Buchi Emecheta sets her novel in pre-colonial Nigeria under the chokehold of British colonialists. She dexterously uses flashbacks to juxtapose different time periods and their trends.
Her main character, Nnu Ego is born into a wealthy family. Her father, a chief, is a revered legend in society. Her marriage was every bit befitting of a daughter from an affluent background. Complete with the traditional pomp and fanfare.
Her fortunes however change when she is slow to conceive. Her husband marries another wife who conceives in quick succession. He’d die leaving both of them widows. Her father organizes a second marriage for her. This time, with a man in Lagos. She leaves her father’s land to begin another chapter of her journey.
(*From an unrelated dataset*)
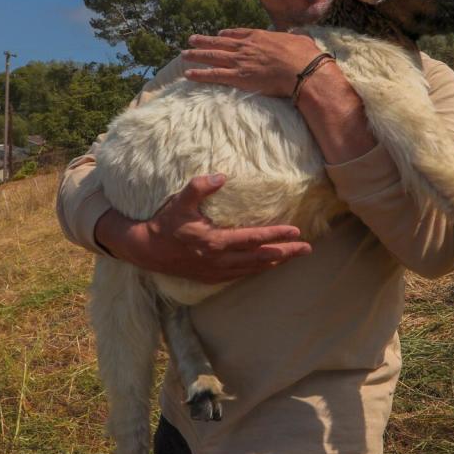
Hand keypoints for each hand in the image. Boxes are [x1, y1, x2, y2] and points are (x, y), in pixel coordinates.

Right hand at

To her utter disgust, she finds out that her new husband works as a domestic worker. He washes clothes for a British couple. Something deeply frowned upon in her Igbo traditions.
Buchi Emecheta deftly interrogates the pertinent issues of: polygamy, Christianity vs African traditional religions, colonialism and its effects on the African architecture and the place of women in African societies.
Why is it that the worth of a woman is hinged on a man her entire life? When she is a child, her worth is determined by who her father is. When she grows into puberty, her worth is determined by the man she gets married to. When married, her worth is determined by how many sons she can conceive.
These are the questions that Buchi Emecheta’s characters struggle to answer.
The Joys of Motherhood is a beautiful story of the African way of life by an African. It’s exhilarating, insightful and so much more.